» Problem: Set down exactly the lines of the records from the top to the line containing "- [The Japanese Experience: A"; include both.

[Excerpted data Boundary: Start]

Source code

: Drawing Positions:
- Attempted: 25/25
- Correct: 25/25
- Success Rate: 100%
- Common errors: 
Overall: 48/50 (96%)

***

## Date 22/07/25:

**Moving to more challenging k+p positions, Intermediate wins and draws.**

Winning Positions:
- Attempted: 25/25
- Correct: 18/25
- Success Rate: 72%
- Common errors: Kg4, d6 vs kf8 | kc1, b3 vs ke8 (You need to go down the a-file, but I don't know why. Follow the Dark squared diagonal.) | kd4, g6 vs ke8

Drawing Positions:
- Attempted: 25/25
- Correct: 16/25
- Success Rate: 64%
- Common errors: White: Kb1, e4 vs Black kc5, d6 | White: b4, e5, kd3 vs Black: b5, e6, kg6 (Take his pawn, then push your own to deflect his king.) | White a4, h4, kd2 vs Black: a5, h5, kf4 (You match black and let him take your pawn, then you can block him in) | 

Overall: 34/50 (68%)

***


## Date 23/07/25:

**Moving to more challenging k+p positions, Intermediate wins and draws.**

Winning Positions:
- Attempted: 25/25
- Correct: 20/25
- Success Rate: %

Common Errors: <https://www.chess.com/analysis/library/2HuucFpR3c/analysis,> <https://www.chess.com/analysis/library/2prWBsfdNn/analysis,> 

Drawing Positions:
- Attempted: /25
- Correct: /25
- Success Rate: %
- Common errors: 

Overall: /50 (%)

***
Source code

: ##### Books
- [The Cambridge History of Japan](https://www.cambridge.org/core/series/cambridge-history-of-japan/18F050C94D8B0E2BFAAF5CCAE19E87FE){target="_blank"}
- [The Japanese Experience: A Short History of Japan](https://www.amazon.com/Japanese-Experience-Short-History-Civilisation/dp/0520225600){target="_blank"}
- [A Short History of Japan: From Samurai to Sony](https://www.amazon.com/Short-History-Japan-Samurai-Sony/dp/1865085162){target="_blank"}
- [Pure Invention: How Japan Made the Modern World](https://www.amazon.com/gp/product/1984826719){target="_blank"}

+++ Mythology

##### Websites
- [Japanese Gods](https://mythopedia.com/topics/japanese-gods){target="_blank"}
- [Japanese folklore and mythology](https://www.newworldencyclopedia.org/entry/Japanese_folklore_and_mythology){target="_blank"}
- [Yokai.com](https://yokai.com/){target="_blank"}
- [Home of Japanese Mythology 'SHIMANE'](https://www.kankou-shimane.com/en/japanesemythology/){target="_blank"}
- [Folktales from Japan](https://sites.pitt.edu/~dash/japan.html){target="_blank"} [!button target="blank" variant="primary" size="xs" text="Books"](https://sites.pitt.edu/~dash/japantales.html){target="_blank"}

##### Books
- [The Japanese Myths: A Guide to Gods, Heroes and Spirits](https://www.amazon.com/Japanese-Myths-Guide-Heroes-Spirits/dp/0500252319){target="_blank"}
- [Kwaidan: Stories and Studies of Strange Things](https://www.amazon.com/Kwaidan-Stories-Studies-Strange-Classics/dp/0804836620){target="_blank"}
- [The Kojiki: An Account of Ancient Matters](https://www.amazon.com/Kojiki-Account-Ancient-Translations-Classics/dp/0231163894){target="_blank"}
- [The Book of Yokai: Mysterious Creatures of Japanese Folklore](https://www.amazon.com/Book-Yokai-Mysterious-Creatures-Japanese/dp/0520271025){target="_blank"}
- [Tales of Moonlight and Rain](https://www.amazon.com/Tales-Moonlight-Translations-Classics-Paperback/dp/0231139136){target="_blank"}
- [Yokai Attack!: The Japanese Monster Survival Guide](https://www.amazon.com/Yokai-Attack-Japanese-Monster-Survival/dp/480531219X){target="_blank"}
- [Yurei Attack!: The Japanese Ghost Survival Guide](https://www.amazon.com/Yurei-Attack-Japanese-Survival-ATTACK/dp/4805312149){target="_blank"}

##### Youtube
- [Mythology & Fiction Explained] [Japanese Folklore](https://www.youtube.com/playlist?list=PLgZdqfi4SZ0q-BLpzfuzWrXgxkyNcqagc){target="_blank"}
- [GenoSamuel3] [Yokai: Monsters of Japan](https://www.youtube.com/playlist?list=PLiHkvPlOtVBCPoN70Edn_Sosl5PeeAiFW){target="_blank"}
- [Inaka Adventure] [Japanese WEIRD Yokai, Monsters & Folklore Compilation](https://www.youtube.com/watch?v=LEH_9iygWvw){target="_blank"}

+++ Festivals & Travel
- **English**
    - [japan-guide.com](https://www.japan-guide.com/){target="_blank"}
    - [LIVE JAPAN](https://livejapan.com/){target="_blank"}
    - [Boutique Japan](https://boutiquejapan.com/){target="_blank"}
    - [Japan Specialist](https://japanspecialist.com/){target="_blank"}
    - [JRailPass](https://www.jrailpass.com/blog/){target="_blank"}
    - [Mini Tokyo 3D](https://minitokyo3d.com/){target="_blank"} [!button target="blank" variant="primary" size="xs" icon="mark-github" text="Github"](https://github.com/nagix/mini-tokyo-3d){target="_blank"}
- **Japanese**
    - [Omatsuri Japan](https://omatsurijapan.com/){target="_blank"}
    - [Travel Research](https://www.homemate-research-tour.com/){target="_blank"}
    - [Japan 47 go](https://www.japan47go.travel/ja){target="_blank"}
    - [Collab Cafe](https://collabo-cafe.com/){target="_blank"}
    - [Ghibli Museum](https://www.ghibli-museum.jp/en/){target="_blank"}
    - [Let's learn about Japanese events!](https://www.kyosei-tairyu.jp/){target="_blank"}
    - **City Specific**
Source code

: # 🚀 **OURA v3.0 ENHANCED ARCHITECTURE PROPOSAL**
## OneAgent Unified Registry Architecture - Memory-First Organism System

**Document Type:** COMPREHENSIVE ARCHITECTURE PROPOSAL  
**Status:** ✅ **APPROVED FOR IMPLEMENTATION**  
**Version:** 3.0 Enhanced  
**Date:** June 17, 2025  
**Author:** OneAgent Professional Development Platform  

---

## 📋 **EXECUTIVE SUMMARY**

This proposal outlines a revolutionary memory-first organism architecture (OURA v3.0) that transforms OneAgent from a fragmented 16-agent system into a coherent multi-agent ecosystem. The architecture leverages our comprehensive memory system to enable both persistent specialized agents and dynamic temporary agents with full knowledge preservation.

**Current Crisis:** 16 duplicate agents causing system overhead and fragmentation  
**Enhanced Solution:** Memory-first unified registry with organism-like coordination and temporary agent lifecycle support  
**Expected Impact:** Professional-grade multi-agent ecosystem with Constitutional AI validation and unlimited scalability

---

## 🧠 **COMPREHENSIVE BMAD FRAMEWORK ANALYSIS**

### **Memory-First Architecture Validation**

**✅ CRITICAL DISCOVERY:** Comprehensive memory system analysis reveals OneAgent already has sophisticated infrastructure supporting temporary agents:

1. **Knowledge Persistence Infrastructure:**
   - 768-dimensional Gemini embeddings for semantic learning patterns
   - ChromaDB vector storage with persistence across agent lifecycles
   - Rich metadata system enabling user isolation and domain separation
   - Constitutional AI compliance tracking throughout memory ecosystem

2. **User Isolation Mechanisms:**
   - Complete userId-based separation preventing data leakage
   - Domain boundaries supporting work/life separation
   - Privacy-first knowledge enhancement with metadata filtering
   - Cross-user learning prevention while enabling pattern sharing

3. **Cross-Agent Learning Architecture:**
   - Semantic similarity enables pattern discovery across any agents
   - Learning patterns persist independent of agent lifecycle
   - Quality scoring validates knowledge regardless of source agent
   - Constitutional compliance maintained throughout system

[Excerpted data Boundary: End]

» Answer space:
Source code

: Drawing Positions:
- Attempted: 25/25
- Correct: 25/25
- Success Rate: 100%
- Common errors: 
Overall: 48/50 (96%)

***

## Date 22/07/25:

**Moving to more challenging k+p positions, Intermediate wins and draws.**

Winning Positions:
- Attempted: 25/25
- Correct: 18/25
- Success Rate: 72%
- Common errors: Kg4, d6 vs kf8 | kc1, b3 vs ke8 (You need to go down the a-file, but I don't know why. Follow the Dark squared diagonal.) | kd4, g6 vs ke8

Drawing Positions:
- Attempted: 25/25
- Correct: 16/25
- Success Rate: 64%
- Common errors: White: Kb1, e4 vs Black kc5, d6 | White: b4, e5, kd3 vs Black: b5, e6, kg6 (Take his pawn, then push your own to deflect his king.) | White a4, h4, kd2 vs Black: a5, h5, kf4 (You match black and let him take your pawn, then you can block him in) | 

Overall: 34/50 (68%)

***


## Date 23/07/25:

**Moving to more challenging k+p positions, Intermediate wins and draws.**

Winning Positions:
- Attempted: 25/25
- Correct: 20/25
- Success Rate: %

Common Errors: <https://www.chess.com/analysis/library/2HuucFpR3c/analysis,> <https://www.chess.com/analysis/library/2prWBsfdNn/analysis,> 

Drawing Positions:
- Attempted: /25
- Correct: /25
- Success Rate: %
- Common errors: 

Overall: /50 (%)

***
Source code

: ##### Books
- [The Cambridge History of Japan](https://www.cambridge.org/core/series/cambridge-history-of-japan/18F050C94D8B0E2BFAAF5CCAE19E87FE){target="_blank"}
- [The Japanese Experience: A Short History of Japan](https://www.amazon.com/Japanese-Experience-Short-History-Civilisation/dp/0520225600){target="_blank"}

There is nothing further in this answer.